|At school No. 1019, children receive de-worming tablets from Luanda’s provincial directorate of health.|
By Lone Hvass
LUANDA, Angola, 24 September 2008 – Over the next month, primary school children in all of Angola’s 18 provinces will receive de-worming tablets as part of a national campaign that is now in its third year. The campaign aims to ensure that the country’s children have better health for better learning.
Parasitic infections, or intestinal worms, can lead to malnutrition, anaemia and slow cognitive development – all of which have a negative impact on child health and well-being, as well as negative implications for a child’s ability to concentrate and learn.
In Angola, the school de-worming campaign is led by the Ministries of Health and Education, with support from UNICEF and the World Health Organization. It is part of a broader programme to promote health in Angolan schools; this effort includes the provision of water and latrines, the establishment of hygiene education and health and hygiene clubs, and a school feeding programme.
To oversee implementation of the campaign, inspection teams from the provincial directorates of health and education are visiting select schools throughout the country.
Protection for better health
UNICEF recently accompanied an inspection team on a visit to municipalities in Samba and Maianga, both in Luanda.
At School No. 1019 in Samba, the team of inspectors spoke to the school principal about implementation of the campaign. They also observed as teachers distributed de-worming tablets to children when they arrived for class.
Many of the children had taken the medicine before, as this is the third national campaign. Some had even received the tablets in pre-school during immunization drives.
“Children under the age of five receive de-worming treatment twice a year during National Immunization Days against polio,” said Maria Nazare, Luanda coordinator of school health at the provincial health directorate. “But in order to ensure that all children are protected, we have to include school-age children, as well.”

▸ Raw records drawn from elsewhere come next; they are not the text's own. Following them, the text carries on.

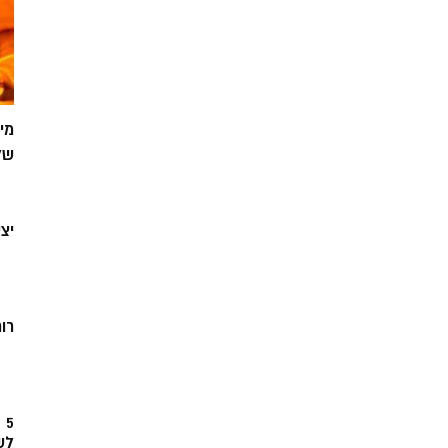
מי
של
יצ
רוח
5
לש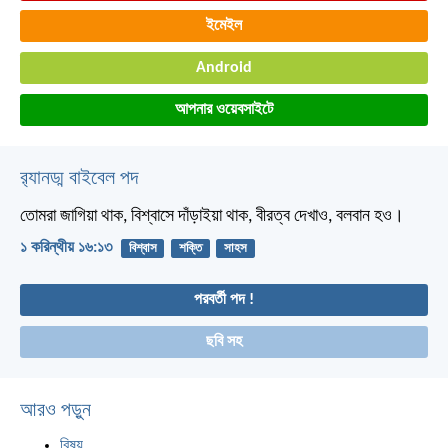
ইমেইল
Android
আপনার ওয়েবসাইটে
র‌্যানড্ম বাইবেল পদ
তোমরা জাগিয়া থাক, বিশ্বাসে দাঁড়াইয়া থাক, বীরত্ব দেখাও, বলবান হও।
১ করিন্থীয় ১৬:১৩
বিশ্বাস
শক্তি
সাহস
পরবর্তী পদ !
ছবি সহ
আরও পড়ুন
বিষয়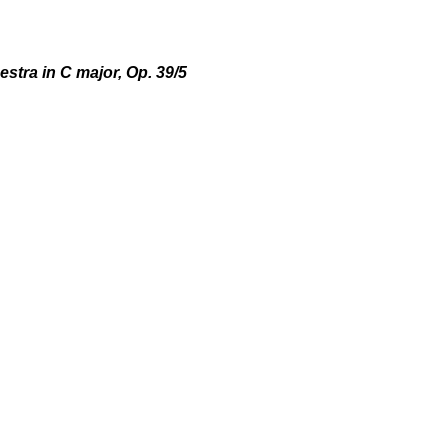
tra in C major, Op. 39/5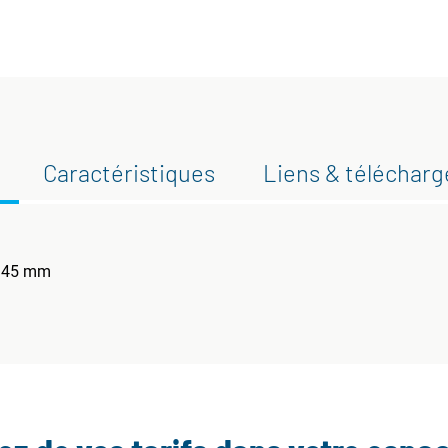
Caractéristiques
Liens & téléchar
x 45 mm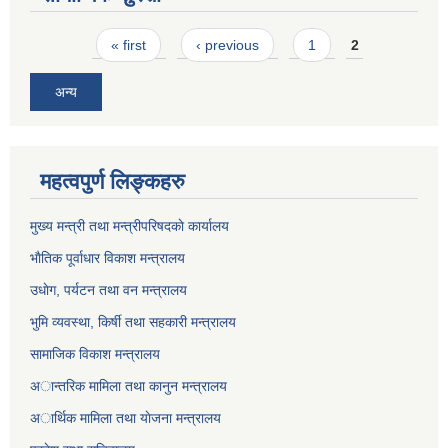
Pages
« first
‹ previous
1
2
अन्य
महत्वपुर्ण लिङ्कहरु
मुख्य मन्त्री तथा मन्त्रीपरिषदकाे कार्यालय
भाैतिक पूर्वाधार विकाश मन्त्रालय
उधाेग, पर्यटन तथा वन मन्त्रालय
भुमि व्यवस्था, किर्षी तथा सहकारी मन्त्रालय
सामाजिक विकाश मन्त्रालय
अान्तरिक मामिला तथा कानुन मन्त्रालय
अार्थिक मामिला तथा याेजना मन्त्रालय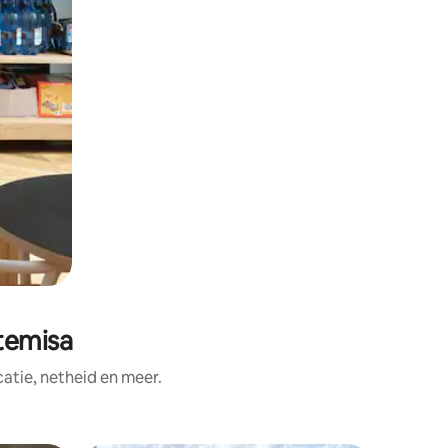
temisa
tie, netheid en meer.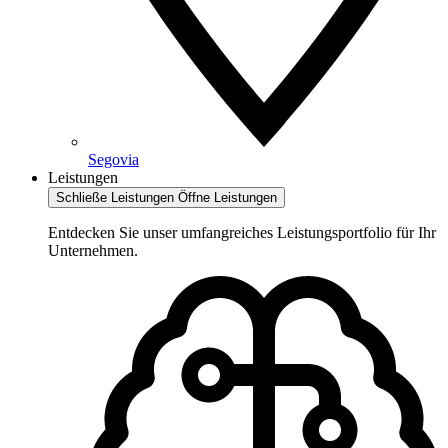
Segovia
Leistungen
Schließe Leistungen
Öffne Leistungen
Entdecken Sie unser umfangreiches Leistungsportfolio für Ihr
Unternehmen.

De-worming in schools builds upon Angola’s national process to revitalize primary health services, especially for women and for children under the age of five. This process is being supported by UNICEF’s Accelerated Child Survival and Development Programme.
“What we have seen from last year’s de-worming campaign – and it is something that will hopefully intensify in this year’s campaign – is that leadership structures are working,” said UNICEF Representative in Angola Angela Kearney. “The ministries have taken the lead in strengthening and fine-tuning a workflow to make interventions like de-worming happen right down to the municipal level.”
To sustain the gains in child health, it is vital that certain primary health care interventions are continued throughout the school cycle, so de-worming has now become a standard intervention in Angola.